По моим волосам прошелся легкий ветерок, будто чья-то невидимая рука погладила их, совсем едва коснувшись.

Федька повозился во сне, что-то пробормотал и захрапел снова. Тут проснулась и бабушка, наверное что-то почувствовав, крепко прижала меня к себе.

«Баб, тут кто-то есть, ты слышишь?» - прошептала я.

«Нет, моя хорошая. Уже никого нет».

Я положила голову на ее подушку и горько заплакала. Неизвестно слезы скольких людей впитывала эта подушка в ту ночь.

Когда я проснулась, Федька уже собирался уходить. Скрючившись у порога, он пытался сладить со своей старой поношенной обувью. Его потерянный вид переполнил мою душу состраданием, я будто в первый раз его увидела. Почувствовав непреодолимое желание что-то сделать для этого человека, что-то дать, я подошла и молча протянула ему папину иконку. Он поднял на меня глаза, потухшие и серые словно пепел, и в них на миг промелькнул свет и... тоже сострадание. Федька достал какую-то тряпицу, бережно укутал в неё иконку и положил в нагрудный карман. Похоже в тот миг мы достигли полного молчаливого взаимопонимания.
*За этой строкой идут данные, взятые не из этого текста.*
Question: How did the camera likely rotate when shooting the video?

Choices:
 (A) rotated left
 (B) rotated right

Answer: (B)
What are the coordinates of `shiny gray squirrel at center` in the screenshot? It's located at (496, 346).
Через несколько минут после его ухода раздался стук в дверь. Вошел сосед. Он был в то время единственным обладателем стационарного телефона в деревне, и связь с городом осуществлялась в основном через него. Утром был звонок из больницы. Видно было, что ему трудно начать говорить, он собирался с духом, посмотрел на меня, на бабушку... и понял, что нам уже откуда-то всё известно.